Our route from Ashgill Bridge was not entirely clear from the map, but Richard's memory from when he walked along the road last year was spot on. We crossed the bridge, high above the waterfall, then took a path which descended steeply, but not impossibly so. I'd been slightly worried by a van parked close to the bridge which advertised 'gorge walking' as one of the pursuits that the company supported, and a group of gorge walkers, complete with wet suits and hard hats, were climbing up the path as we descended. However, at the bottom, there was a perfectly ordinary, if muddy, footpath, and we walked a short distance back along it to photograph the spectacular waterfall, with Ashgill Bridge high above it. Some more gorge walkers were just crossing the bridge.

We stopped for lunch at a very well placed bench, and watched the group of gorge walkers, who appeared to be teenagers, descending the way we had come and then having a group photo taken. They passed us and crossed a bridge over Ash GIll and disappeared out of sight. Soon we followed them, passing the smaller waterfalls that we'd seen last year, and catching up with the gorge walkers just before the confluence with the River South Tyne.

We were now on the route of the South Tyne Trail that we'd taken last year, and we followed this alongside the river to just south of Garrigill, leaving the river just before a most attractive gorge and walking down to the village on the road. We then continued to Alston on the reverse of the route we had followed this morning. The sky was quite overcast at times, but we only had a few spots of rain and we also had some sunshine. It had been good walking weather all day and it was a lovely walk.
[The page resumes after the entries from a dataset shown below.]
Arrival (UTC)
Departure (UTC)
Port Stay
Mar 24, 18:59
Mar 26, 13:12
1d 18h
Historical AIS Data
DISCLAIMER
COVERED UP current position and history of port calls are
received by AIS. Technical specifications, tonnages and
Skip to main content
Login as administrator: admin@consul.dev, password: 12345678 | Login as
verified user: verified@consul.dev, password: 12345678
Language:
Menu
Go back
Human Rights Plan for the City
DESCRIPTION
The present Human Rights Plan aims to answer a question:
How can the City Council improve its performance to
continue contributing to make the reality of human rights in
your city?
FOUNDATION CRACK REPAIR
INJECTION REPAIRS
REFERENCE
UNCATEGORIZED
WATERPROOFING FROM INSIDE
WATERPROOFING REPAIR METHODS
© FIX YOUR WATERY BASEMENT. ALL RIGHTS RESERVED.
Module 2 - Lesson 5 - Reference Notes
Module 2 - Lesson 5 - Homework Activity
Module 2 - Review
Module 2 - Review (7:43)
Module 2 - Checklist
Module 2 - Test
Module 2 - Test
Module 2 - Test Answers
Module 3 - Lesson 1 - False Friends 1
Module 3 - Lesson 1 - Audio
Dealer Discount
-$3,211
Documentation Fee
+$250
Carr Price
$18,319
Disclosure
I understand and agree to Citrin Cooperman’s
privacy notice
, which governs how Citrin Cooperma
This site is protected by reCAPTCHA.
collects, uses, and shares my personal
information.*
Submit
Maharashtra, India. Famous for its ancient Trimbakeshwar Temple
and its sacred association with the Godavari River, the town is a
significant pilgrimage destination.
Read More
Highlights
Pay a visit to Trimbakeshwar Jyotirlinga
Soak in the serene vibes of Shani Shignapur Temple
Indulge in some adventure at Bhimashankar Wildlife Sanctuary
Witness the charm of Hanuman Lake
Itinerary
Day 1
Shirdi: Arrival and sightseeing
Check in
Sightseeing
In Alston we walked past our hotel and continued to the terminus of to the South Tynedale Railway. The South Tyne Trail runs alongside the railway to Lintley, and we will be coming this way tomorrow, but for now we just watched a train arriving and then had tea and cake in the cafe. Then we climbed the hill to Alston town centre to get internet access before returning to the Alson House Hotel. We ate in the hotel again and had another walk after dinner.